Efforts so far have been directed generally toward taking the curse of pedantic dust off valuable and fruitful knowledge by stifling the preparatory school distinction between master and pupil; and the resourses that lie in contact between students dealing in the same fields have been neglected to some extent, although the example of European universities proves that, properly directed, such contacts are as fertile as any between the student and even the most sympathetic tutor. The group meetings in which overworked tutors take refuge are, as yet, the only places where undergraduates of the same intellectual tastes, as indicated by their concentrations, have an opportunity to meet one another in a situation conducive to profitable discussion.

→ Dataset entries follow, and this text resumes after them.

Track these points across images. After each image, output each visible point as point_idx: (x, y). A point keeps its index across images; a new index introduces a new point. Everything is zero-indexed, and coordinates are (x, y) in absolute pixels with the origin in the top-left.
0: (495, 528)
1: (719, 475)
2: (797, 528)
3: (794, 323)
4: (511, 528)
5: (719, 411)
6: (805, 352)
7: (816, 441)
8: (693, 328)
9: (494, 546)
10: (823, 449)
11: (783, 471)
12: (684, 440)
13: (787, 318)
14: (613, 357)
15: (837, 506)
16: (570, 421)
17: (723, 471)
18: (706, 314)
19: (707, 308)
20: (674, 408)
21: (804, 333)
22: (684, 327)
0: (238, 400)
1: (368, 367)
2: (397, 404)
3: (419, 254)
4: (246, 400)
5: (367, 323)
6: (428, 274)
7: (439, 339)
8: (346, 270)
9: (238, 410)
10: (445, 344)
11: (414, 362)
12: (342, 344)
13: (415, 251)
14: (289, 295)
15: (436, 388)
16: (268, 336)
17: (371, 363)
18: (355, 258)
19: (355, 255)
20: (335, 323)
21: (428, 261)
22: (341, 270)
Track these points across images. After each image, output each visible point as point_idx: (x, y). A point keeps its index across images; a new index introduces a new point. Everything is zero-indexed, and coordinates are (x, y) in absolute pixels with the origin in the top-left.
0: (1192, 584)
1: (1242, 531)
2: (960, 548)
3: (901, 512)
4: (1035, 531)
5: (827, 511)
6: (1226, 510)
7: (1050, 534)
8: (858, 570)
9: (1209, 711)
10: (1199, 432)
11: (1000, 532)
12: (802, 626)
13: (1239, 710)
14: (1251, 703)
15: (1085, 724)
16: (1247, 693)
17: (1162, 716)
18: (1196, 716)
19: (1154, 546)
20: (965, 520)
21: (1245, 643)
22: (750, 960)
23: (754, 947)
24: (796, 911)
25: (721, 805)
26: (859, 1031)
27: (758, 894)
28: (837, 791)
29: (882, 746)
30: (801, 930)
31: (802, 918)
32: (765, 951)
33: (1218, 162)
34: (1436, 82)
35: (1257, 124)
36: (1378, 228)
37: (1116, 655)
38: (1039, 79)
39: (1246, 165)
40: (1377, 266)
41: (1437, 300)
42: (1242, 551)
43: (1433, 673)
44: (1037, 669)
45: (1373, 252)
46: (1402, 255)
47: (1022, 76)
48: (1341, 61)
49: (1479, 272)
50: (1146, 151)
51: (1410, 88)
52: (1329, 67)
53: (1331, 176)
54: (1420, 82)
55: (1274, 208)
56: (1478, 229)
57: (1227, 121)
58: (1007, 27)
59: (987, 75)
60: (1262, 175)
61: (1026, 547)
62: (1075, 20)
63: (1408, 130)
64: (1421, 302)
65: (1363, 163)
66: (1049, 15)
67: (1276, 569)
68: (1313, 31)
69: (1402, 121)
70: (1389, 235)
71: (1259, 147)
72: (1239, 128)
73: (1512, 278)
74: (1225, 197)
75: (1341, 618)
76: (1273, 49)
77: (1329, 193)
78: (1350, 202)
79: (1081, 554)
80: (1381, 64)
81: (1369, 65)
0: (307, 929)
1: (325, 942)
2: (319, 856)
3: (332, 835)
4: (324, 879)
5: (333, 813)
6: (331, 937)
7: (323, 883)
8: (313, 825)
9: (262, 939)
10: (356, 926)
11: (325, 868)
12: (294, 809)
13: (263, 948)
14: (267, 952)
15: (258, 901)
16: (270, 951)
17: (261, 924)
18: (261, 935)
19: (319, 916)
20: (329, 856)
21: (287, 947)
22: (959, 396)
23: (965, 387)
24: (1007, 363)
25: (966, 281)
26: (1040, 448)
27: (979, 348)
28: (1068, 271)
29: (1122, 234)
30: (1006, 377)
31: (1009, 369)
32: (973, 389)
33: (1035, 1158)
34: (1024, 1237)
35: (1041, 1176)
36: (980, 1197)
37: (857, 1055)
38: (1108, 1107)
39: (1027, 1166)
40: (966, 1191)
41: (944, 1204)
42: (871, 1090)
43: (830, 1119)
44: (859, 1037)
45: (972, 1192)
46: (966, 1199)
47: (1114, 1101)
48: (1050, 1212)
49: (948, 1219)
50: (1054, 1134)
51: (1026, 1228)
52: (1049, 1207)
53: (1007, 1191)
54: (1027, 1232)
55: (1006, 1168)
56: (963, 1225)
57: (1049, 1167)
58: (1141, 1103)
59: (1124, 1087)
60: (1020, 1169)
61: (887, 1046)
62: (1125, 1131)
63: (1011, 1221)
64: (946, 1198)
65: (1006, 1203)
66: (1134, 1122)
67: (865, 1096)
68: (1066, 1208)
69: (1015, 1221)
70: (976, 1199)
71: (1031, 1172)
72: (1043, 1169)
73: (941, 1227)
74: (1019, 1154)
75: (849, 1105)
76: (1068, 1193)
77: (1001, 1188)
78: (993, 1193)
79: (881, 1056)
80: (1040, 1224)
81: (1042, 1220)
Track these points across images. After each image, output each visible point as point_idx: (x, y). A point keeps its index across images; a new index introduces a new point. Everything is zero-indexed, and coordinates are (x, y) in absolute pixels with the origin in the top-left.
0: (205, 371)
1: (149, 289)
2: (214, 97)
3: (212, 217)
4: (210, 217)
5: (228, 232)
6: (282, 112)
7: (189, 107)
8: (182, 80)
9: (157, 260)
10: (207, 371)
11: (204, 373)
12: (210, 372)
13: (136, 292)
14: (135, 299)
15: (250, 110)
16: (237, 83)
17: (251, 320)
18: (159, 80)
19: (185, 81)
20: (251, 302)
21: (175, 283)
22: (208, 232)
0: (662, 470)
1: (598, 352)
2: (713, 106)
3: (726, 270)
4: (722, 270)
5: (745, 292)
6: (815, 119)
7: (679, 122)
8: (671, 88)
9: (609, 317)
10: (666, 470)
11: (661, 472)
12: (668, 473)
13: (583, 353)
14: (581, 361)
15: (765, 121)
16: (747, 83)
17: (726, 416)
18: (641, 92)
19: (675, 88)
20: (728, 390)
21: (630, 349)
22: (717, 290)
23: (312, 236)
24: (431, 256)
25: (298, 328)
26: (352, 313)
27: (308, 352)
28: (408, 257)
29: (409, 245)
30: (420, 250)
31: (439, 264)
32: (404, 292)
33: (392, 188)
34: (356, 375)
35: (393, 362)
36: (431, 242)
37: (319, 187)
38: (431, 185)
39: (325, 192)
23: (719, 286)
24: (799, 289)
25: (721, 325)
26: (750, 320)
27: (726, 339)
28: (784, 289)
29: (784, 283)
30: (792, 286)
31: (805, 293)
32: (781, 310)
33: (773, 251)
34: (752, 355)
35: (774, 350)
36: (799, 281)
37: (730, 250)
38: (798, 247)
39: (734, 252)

A possible means of throwing students with common interests together lies in the extended use of small special libraries, dealing only with the materials of one field of study and serving as scholastic headquarters for every undergraduate dealing with these materials. The great English universities, whence proceeded the inspiration for the tutorial system, also exemplify this other excellent method of breathing the breath of life into learning. Neither is the University without its object lessons. Concentrators in Fine Arts come to regard the Fogg Museum as a human and satisfactorily personal place for academic work. The Lowell and Child Memorial Libraries and the Farnsworth Room are evidence that special collections of books are not impossible. The vast silences of great reading rooms and the anatomical appearance of glass-floored shadowy stacks do not provide an atmosphere where knowledge will easily lend itself to being humanized. Here may be another case where American universities can wisely look abroad for counsel.